The conversation detoured to teacher compensation: should it be less? More? More than a tenth of the superintendent’s salary?
Some are saying that teaching is easy, and that they should have to earn pay increases, not automatically get them. Others argue that they have knowledge of teachers who endure unspeakable hardships yet find the will to keep on teaching because they love it and feel called to it. I think the opinions expressed probably have something to do with the teachers each person has in mind. I have in mind a teacher who single-handedly taught me how to research and what civic responsibility means. Half of the kids in that class with me are either in government-related jobs or are pursuing as Master’s in history or political science or law. It took more than 40 minutes a day on his part to give us that kind of experience, and it took commitment on our part. Oh, and did I mention he was retired and didn’t get paid to spend time before and after school coaching us in government competitions?
I think it’s apparent that good teachers make a difference.
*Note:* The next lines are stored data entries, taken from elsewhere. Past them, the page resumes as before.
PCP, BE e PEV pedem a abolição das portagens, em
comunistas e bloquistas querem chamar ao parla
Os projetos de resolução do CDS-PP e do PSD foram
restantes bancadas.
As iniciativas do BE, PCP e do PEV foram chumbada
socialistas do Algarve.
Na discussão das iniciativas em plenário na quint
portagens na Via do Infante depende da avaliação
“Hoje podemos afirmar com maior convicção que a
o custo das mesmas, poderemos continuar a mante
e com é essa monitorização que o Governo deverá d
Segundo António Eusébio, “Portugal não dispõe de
They did for me, and I was already a bookworm, love-to-learn type. So I wanted to see what was so bad about rewarding those teachers. I had performance-based pay raises for mopping floors, so why not in a more critical field like education?
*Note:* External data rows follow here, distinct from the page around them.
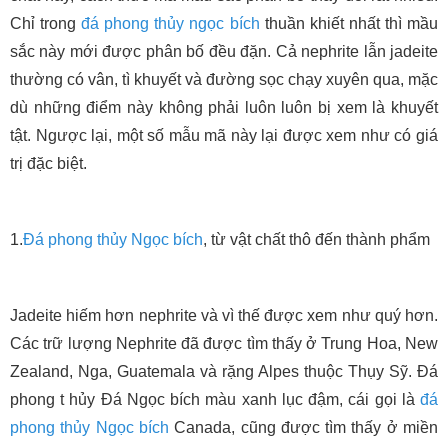
Chỉ trong
đá phong thủy
ngọc bích
thuần khiết nhất thì mầu
sắc này mới được phân bố đều đặn. Cả nephrite lẫn jadeite
thường có vân, tì khuyết và đường sọc chạy xuyên qua, mặc
dù những điểm này không phải luôn luôn bị xem là khuyết
tật. Ngược lại, một số mẫu mã này lại được xem như có giá
trị đặc biệt.
1.
Đá phong thủy
Ngọc bích
, từ vật chất thô đến thành phẩm
Jadeite hiếm hơn nephrite và vì thế được xem như quý hơn.
Các trữ lượng Nephrite đã được tìm thấy ở Trung Hoa, New
Zealand, Nga, Guatemala và rặng Alpes thuộc Thụy Sỹ. Đá
phong t hủy Đá Ngọc bích màu xanh lục đậm, cái gọi là
đá
phong thủy
Ngọc bích
Canada, cũng được tìm thấy ở miền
The first argument I ran into was that socio-economic factors are more influential in a child’s life than teachers. I’m afraid I don’t like that line of reasoning—because it makes capability subjective. I’m sorry child, but your home life isn’t too good, so I can’t be expected to impart to you the same information that the other kids get. Child, you’ll be distracted in class and you won’t get your homework done. There are plenty of counteracting influences as well—after school programs, tutoring and the inspiration that talented teachers foster.
Cincinnati’s public schools were the first to test-drive merit pay in 1997 with a peer evaluation (peer evaluators held no stake in the outcomes and used factors like class preparedness). Teachers liked the process and believed it was fair and useful. The system they used doesn’t even use test scores, so that assuages the “teach to the test” fear that many express: a merit pay system doesn’t have to be based on tests and tests alone.
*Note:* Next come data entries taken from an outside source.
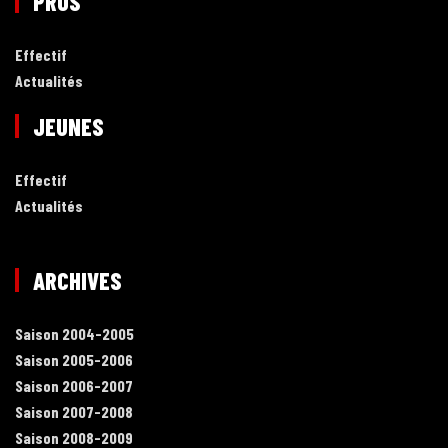
PROS
Effectif
Actualités
JEUNES
Effectif
Actualités
ARCHIVES
Saison 2004-2005
Saison 2005-2006
Saison 2006-2007
Saison 2007-2008
Saison 2008-2009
Benefits, on the other hand, are the ability to retain new teachers, many of which leave in the first 5 years or become discouraged because they get no compensation for going beyond the bare minimum. Falling many places along the spectrum of merit pay, Iowa, Denver and Cincinnati’s models show us that merit pay doesn’t mean making teachers compete for money. I just means not rewarding all teachers to the fullest extent because some teachers deserve that. It’s a way to retain young, passionate teachers, a way to help ineffective teachers understand that this is not their calling. It’s a way for teachers to hold themselves accountable rather than having restrictions imposed on an administrative or government level.
I have a friend who is substitute-teaching and being told to not do so much extra work because it makes the other teachers look bad. She didn’t get a job in the classroom she subbed in for 6 months because another teacher with seniority wanted the position. Does that sound like a system that retains and promotes the best and most capable teachers?